Auf dem Kassenband

Randnotizen

von Erwin Grosche

Foto © Bernd Mueller
Spagat
 
Ich kann wahrscheinlich einen Spagat machen, aber ich will es nicht. Ich sehe keinen Sinn darin meine Mitmenschen durch meine Gummiartigkeit zu beeindrucken. Was wir uns breit machen können. Warum soll ich meine beiden Beine so ausstrecken, als hätte ich allen Halt verloren? Bin ich ein Zirkel? Reicht es nicht, wenn ich die Arme weit ausstrecken kann? Wenn ich so langsam auf rutschigen Boden auseinander gleite, ich schreibe diese Worte auseinander gleite, bewußt aus einander, gibt es irgendwann kein zurück mehr. Mein Gewicht reißt mich auseinander. Ein Spagat ist nicht bescheiden. Ich möchte auch nicht mit jemanden zusammen sein, der mir immer einen Spagat vormacht. Wahrscheinlich kann ich auch aus dem Stand einen doppelten Salto vorführen, aber warum? Welch sinnvolle Tätigkeit kann ich dadurch ausführen oder einleiten? Okay, vielleicht muß ich dann nicht die Bücher von Proust durchlesen.

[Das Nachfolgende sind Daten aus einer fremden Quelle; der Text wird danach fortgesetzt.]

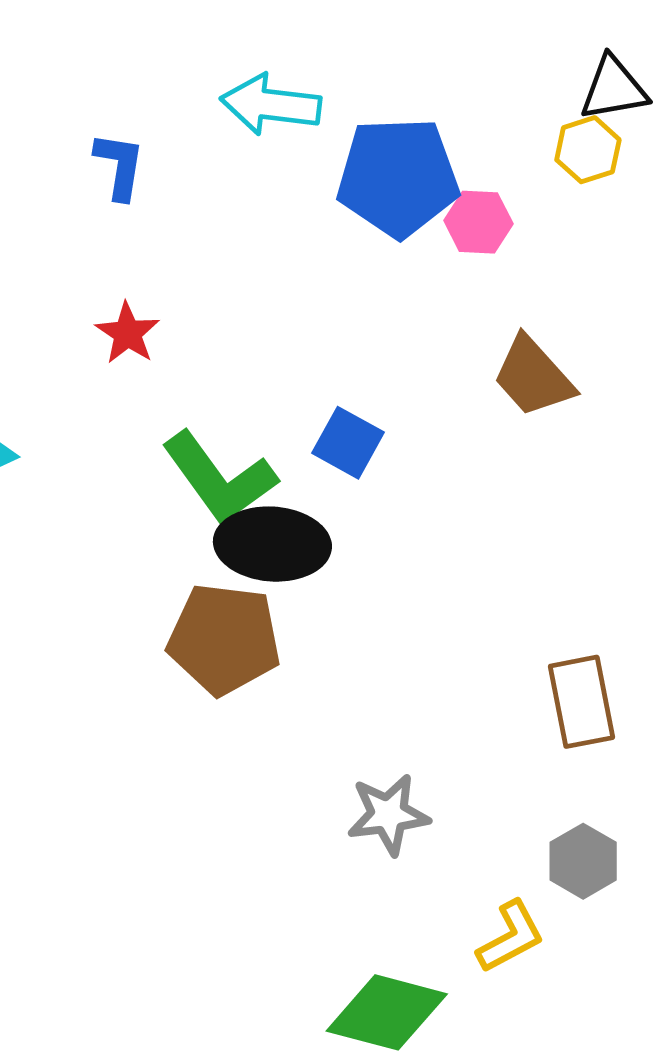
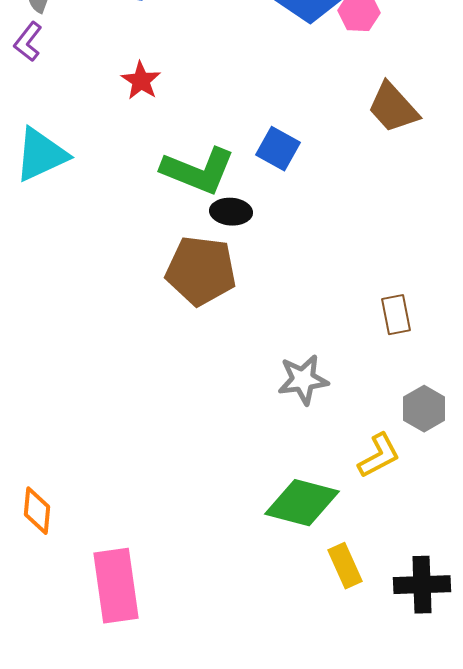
green L-shape: (219, 478) -> (198, 171), turned -32
black ellipse: (272, 544) -> (231, 212), size x0.6
brown rectangle: (581, 702) -> (396, 315), moved, size x0.7

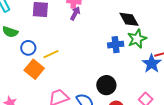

Der doppelte Salto erspart mir sicherlich das Glänzen auf anderen Gebieten. Ich kann Fahrrad fahren und meinen Rasen alleine mähen. Zählt das nicht? Ich kann Kinder zum Lachen bringen und mein Auto aus der engen Ausfahrt rausfahren. Meine Ausfahrt ist so eng, daß alle meine Nachbarn dann immer stehen bleiben und klatschen.
 
Auf dem Kassenband
 
Eigentlich gebe ich mir immer Mühe, alles schön aussehen zu lassen. Wenn ich an der Kasse mehr Zeit hätte, würde ich auch meine Waren so aufbauen, daß es so wirkt, als wäre man dankbar für Milch, Butter und Honig. Ist doch klar. Oft fehlte nur die Zeit alles so aufzureihen, daß nicht nur der Käse beim Käse liegt und der Schnuckerkram beim Schnuckerkram, sondern auch die Grillwürstchen beim Senf und sogar bei den Aufbackbrötchen. Alles gehört zusammen. Warum soll man das nicht zeigen. Glauben Sie nicht, daß auch die Kassiererin von einer kleinen Geschichte begeistert wäre? Ich habe mal das Brot sehr weit entfernt von den Brottüten aufbewahrt. Das tut mir heute noch leid. Natürlich legt man die Beileidskarten neben den Streuselkuchen und den Blumenstrauß neben die Taschentücher, damit Sie ihre Freudentränen über die Blumen gleich damit trocknen kann. Man kann auch die Sahnefläschchen neben den Sahnefläschchen wie eine Mauer so aufreihen, vielleicht zusammen mit der Erdnußdose, daß sie wie Seeleute in einer Reihe stehen und den Warentrenner ersetzen. Natürlich ist es auch sinnvoll, aus neuem Kaffee, dem Kaffeefilterkarton und dem Kuchen eine Gruppe zu bilden. Wie schön wär es dann wenn auch die Kassiererin zuerst die Filtertüten, dann den Kaffee und zum Schluß den Kuchen eingeben würde. Ich glaube es ist gut, wenn man eine gewisse Ordnung und eine gewisse Reihenfolge beibehält. Zum Schluß stelle ich jetzt immer eine Schachtel Pralinen auf das Band. „Das ist für sie“, sagte ich dann der Kassiererin. Glück muß sein.